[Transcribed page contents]
------

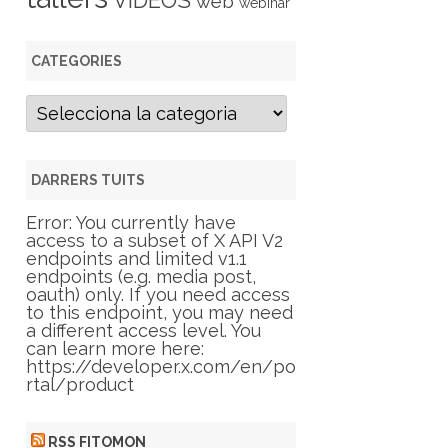
VIDEOS
web
webinar
CATEGORIES
C
a
t
e
g
DARRERS TUITS
o
r
Error: You currently have
i
access to a subset of X API V2
e
endpoints and limited v1.1
s
endpoints (e.g. media post,
oauth) only. If you need access
to this endpoint, you may need
a different access level. You
can learn more here:
https://developer.x.com/en/po
rtal/product
RSS FITOMON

------

Although the records contain pictures, only their text should be repeated, exactly as it appears.

> [SOLVED PROBLEM]:
VIDEOS
web
webinar
CATEGORIES
C
a
t
e
g
DARRERS TUITS
o
r
Error: You currently have
i
access to a subset of X API V2
e
endpoints and limited v1.1
s
endpoints (e.g. media post,
oauth) only. If you need access
to this endpoint, you may need
a different access level. You
can learn more here:
https://developer.x.com/en/po
rtal/product
RSS FITOMON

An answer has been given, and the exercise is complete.